Abbott's strategy doesn't appear to be working, judging by its fundamental performance last year, but its real performance was much better than it seemed. Abbott's sales grew just 0.8% in 2015, but due to the company's significant international business, its results were weighed down by the strong U.S. dollar. Unfavorable currency fluctuations shaved more than eight percentage points off of Abbott's revenue growth last year. Excluding foreign exchange, Abbott's organic revenue growth was a much more satisfactory 9% last year. Organic sales in emerging markets rose 17% last year, which is very promising for the future.

In addition to its organic growth, Abbott's future growth will be fueled by acquisitions. It recently acquired St. Jude Medical (NYSE:STJ) in a massive $25 billion deal. The acquisition further boosts Abbott's position to capitalize on the aging U.S. population because St. Jude is a leader in the medical device market, specifically in the areas of cardiovascular, diabetes, and vision related devices. Abbott expects the deal to be accretive to earnings in the first year after closing with earnings growth accelerating thereafter. It also expects to realize $500 million in annual cost synergies by 2020. Separately, Abbott also acquired Alere Inc. (NYSE:ALR) for $5.8 billion in February, further enhancing its diagnostics business. Again, Abbott expects the deal to be immediately accretive to annual earnings.

Abbott: Extremely Attractive for Value & Dividends

Abbott is a Dividend Aristocrat, a select group of companies that have increased their dividends for at least 25 consecutive years. In fact, Abbott has declared 370 consecutive quarterly distributions, a streak going all the way back to 1924, and the company has raised its payout for the past 44 years in a row, including an 8% hike last year. Such a long history of uninterrupted dividend payments and annual dividend growth is a testament to the staying power of Abbott's business model.

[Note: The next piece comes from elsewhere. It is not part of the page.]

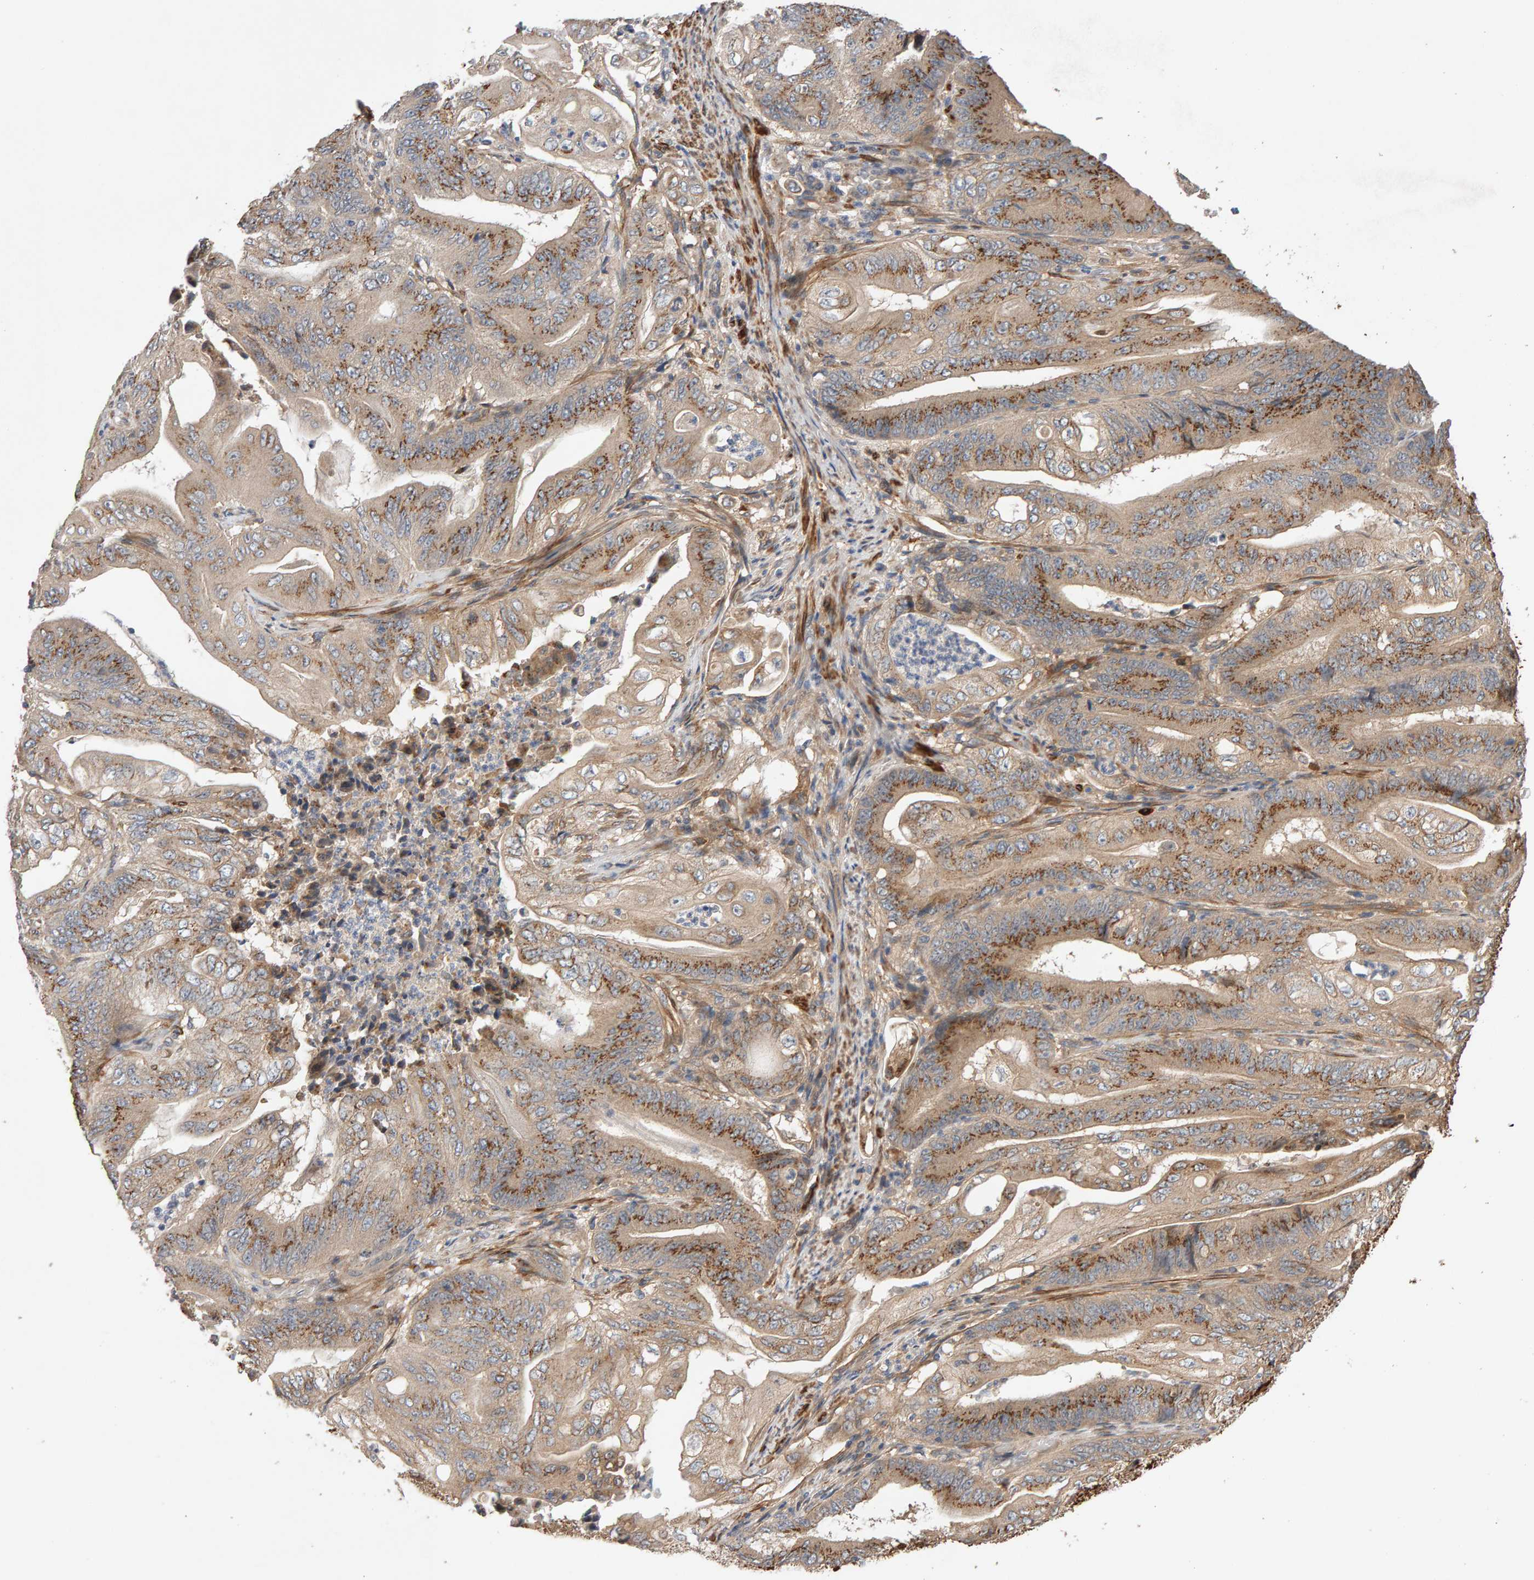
{"staining": {"intensity": "moderate", "quantity": ">75%", "location": "cytoplasmic/membranous"}, "tissue": "stomach cancer", "cell_type": "Tumor cells", "image_type": "cancer", "snomed": [{"axis": "morphology", "description": "Adenocarcinoma, NOS"}, {"axis": "topography", "description": "Stomach"}], "caption": "Adenocarcinoma (stomach) was stained to show a protein in brown. There is medium levels of moderate cytoplasmic/membranous positivity in about >75% of tumor cells.", "gene": "RNF19A", "patient": {"sex": "female", "age": 73}}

Abbott's $1.04 per share annualized dividend works out to an attractive 2.7% dividend yield based on its current share price. This is significantly higher than the S&P 500 average yield of slightly more than 2%.

Last year, Abbott earned $2.15 per share in adjusted profit. The stock trades for 17 times last year's adjusted EPS. Based on its strategic initiatives and acquisitions, future earnings are likely to grow from here, which means Abbott's valuation looks modest. Abbott looks like a very attractive stock for value and income.

Disclaimer: This article represents the opinion of the author, who is not a licensed financial advisor. This article is intended for informational and educational purposes only, and should not be construed as investment advice to any particular individual. Readers should perform their own due diligence before making any investment decisions.

Disclosure: I am/we are long HCP, HCN, GILD, GSK.

I wrote this article myself, and it expresses my own opinions. I am not receiving compensation for it (other than from Seeking Alpha). I have no business relationship with any company whose stock is mentioned in this article.